(Consigna): En el fragmento proporcionado, ¿qué lema circuló hace unos años en comunidades cristianas de Alemania?

(Fragmento proporcionado):
╔══
Seguramente sería enriquecedor introducir entre nosotros aquel lema incisivo y sugerente que circuló hace unos años en comunidades cristianas de Alemania: «Piensa globalmente y actúa localmente». Hemos de abrir el horizonte de nuestras comunidades hasta el mundo entero; aprender a procesar la información que recibimos, desde la mirada compasiva de Dios hacia todas sus criaturas. Luego, abrir caminos de compasión y justicia en el pequeño mundo en que nos movemos cada día.

REORIENTAR LA VIDA

A veces se piensa que la diferencia entre creyentes y no creyentes es clara. Unos tienen fe y otros no. Así de sencillo. Nada más lejos de la realidad. Hoy es frecuente encontrarse con personas que no saben exactamente si creen o no creen. Basta escucharles: «¿A esto que yo siento se le puede llamar fe?».

Esta situación de ambigüedad puede prolongarse durante años. Pero lo más sano es reaccionar. Lo primero no es «volver a la Iglesia» y comenzar de nuevo a «cumplir» unas prácticas religiosas sin convicción alguna. Lo importante es clarificar la propia postura y decidir cómo quiere uno orientar su vida.
╚══
(Listado de datos):
╔══
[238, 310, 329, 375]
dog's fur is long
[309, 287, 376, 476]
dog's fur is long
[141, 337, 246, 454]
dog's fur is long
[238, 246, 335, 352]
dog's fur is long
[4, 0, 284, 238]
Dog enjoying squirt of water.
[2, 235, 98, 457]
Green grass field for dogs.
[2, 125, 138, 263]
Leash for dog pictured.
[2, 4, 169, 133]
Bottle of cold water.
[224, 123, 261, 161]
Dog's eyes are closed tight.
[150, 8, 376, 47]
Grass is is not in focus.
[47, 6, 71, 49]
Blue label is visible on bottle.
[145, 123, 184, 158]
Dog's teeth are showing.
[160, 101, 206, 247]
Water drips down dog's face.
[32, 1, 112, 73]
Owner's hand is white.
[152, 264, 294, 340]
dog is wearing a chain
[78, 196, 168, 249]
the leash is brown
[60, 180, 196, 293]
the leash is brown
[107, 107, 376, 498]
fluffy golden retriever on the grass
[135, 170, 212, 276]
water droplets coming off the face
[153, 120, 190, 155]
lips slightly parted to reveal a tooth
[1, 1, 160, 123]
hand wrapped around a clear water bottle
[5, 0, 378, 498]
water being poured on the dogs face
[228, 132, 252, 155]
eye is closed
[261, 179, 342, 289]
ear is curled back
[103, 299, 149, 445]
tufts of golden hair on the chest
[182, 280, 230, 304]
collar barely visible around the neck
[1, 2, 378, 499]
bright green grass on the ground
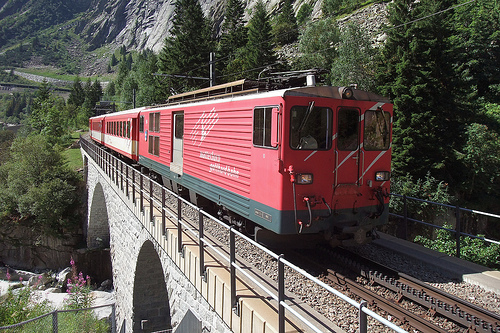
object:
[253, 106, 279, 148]
window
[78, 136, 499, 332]
bridge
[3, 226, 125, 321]
gorge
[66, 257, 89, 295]
flowers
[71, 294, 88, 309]
branches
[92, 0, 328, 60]
mountains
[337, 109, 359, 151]
window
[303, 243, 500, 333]
tracks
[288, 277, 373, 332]
gravel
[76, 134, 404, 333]
railing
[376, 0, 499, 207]
trees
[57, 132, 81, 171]
grass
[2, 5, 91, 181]
valley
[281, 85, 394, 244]
front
╚══
(Ejercicio resuelto): «Piensa globalmente y actúa localmente».